Formada por Alexandre Kumpinski, Felipe Zancanaro, Fernão Agra e André “Foca” Zinelli, esse estilo de tocar no meio das pessoas já é utilizado pela banda há algum tempo. É uma forma de estar mais próximo do seu público. Como a arte de rua, a intenção é que as pessoas que passam pelo local possam desfrutar de uma boa música, seja por dois ou por 45 minutos. Com exceção de Alexandre, que se manteve no violão e voz, os demais integrantes revezavam nos instrumentos: um bumbo, pratos, percussão, e objetos derivados de sucata, como um balde ou uma roda de bicicleta. Pessoas da plateia, que o vocalista chamou para “fazer um barulho mais alto”, tocavam percussão, violão, violoncelo e até mesmo ukulele.

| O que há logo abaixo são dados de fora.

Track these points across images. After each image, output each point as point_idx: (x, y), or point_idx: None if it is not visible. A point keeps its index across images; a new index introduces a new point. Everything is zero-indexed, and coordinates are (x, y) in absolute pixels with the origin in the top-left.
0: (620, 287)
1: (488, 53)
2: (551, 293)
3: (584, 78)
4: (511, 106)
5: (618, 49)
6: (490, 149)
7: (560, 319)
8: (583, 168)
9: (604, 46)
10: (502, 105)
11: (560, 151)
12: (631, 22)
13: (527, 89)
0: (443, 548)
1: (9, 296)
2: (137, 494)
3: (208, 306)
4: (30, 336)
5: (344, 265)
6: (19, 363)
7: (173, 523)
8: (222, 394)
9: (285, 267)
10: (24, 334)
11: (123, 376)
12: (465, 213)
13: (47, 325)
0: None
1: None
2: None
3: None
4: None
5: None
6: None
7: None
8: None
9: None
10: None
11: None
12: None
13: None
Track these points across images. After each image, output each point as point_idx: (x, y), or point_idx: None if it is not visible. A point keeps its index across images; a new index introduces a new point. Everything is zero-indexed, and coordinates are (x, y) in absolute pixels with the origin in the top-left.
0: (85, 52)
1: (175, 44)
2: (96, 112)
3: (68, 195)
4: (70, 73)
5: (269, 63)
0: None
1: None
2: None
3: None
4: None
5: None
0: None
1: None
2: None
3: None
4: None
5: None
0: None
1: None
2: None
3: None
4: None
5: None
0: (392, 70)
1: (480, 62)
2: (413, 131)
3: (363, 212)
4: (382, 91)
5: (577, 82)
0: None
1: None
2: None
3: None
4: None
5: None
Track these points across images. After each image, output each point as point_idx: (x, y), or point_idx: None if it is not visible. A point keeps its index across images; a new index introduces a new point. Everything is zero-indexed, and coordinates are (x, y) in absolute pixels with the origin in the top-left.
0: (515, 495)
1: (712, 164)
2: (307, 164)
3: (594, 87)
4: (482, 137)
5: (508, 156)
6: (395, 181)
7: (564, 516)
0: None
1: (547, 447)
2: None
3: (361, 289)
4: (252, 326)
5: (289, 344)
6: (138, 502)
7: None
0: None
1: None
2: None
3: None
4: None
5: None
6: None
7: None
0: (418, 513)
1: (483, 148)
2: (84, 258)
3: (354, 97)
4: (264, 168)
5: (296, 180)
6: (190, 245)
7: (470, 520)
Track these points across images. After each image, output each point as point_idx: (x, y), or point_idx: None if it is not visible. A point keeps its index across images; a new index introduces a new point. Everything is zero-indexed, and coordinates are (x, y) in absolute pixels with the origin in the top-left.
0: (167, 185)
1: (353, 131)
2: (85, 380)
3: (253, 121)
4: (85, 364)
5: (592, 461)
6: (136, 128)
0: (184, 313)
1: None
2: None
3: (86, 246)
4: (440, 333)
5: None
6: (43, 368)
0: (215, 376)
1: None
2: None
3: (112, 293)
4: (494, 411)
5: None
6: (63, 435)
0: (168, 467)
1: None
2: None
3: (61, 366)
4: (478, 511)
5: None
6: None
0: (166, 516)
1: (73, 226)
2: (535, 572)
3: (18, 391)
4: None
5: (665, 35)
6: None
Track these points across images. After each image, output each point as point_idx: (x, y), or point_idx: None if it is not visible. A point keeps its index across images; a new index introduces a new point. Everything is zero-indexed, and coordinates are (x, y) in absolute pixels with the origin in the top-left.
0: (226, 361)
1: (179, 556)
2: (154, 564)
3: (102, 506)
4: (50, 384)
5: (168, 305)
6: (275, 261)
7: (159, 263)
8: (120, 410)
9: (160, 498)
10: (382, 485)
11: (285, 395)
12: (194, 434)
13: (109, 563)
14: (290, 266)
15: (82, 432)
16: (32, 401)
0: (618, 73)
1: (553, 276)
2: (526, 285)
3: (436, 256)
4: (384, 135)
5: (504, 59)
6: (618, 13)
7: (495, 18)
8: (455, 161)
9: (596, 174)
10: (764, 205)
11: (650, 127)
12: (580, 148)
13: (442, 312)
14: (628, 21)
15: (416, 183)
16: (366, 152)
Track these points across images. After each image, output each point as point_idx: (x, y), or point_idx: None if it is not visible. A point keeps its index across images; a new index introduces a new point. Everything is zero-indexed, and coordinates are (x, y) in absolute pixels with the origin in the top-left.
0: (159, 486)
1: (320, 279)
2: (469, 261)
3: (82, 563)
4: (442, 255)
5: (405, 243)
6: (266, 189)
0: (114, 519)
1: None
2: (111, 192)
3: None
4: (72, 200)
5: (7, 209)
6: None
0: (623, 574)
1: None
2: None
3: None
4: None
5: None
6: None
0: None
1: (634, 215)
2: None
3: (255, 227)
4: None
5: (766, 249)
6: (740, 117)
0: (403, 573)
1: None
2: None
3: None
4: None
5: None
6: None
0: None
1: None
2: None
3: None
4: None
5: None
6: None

Na tarde, a banda, que tem projetos de financiamento coletivo, passou o chapéu (Foto: Alass Derivas)
Na tarde, a banda, que tem projetos de financiamento coletivo, passou o chapéu (Foto: Alass Derivas)

Com tudo pronto, a banda começou a tocar “Maria Augusta”, música do seu primeiro CD. O público ainda estava tímido, sem saber se deveria cantar junto ou só apreciar o som. Depois vieram “Vila do ½ dia” e “Torcicolo”. Em seguida eles tocaram três músicas do primeiro trabalho, e isso fez o público animasse um pouco mais, era possível ouvir o coro entoar frases como Não leve a mal / Eu só queria ter outra filosofia / mas não nasci para conversar com rei, da música “Um Rei e um Zé”, ou O nosso amor / uma garrafa de vinho / virando vinagre devagarinho, da doce “Peixeiro”. O vocalista então realizou um breve intervalo para avisar sobre o objetivo do show e pedir para que todos apoiassem o projeto.

Quando a banda voltou a tocar, o público já estava menos tímido que no inicio, e ajudou o grupo a cantar a delicada “Bem-me-Leve”, Eu queria ser um avião bem leve / pra sobrevoar o teu terraço e tapar teu sol e a entoar o coro de  “Na Ponta dos Pés”. Para encerrar o segundo bloco do show, três músicas do segundo CD: “Líquido Preto”, “Despirocar” e “Não se Precipite”.

Porém, se no início, quando tocaram “Maria Augusta”, o público estava tímido, no final, quando no bis, repetiram a música, todos se levantaram e dançaram o arrastapé que a música cita e ajudaram a entoar o coro Tô rouco de saudade de você, fazendo assim um dos momentos mais lindo do show. No final, a banda se levantou, começou a recolher seus instrumentos. Algumas pessoas foram tirar fotos com os integrantes ou foram passear pela Redenção.

Provavelmente todos ali continuaram seguindo a vida como antes, como se nada tivesse acontecido. Mas em um dia que tem um evento de luta pelo direito das pessoas amarem e uma banda cantando músicas suaves e que falam de amor, é inevitável perceber que este foi um dia em que o sentimento transbordou pela Redenção. Um dia que vai perpetuar por bastante tempo na memória das pessoas que estiveram ali. Mesmo que bem lá no fundo. Quem sabe um dia, todas as tardes poderão ser assim.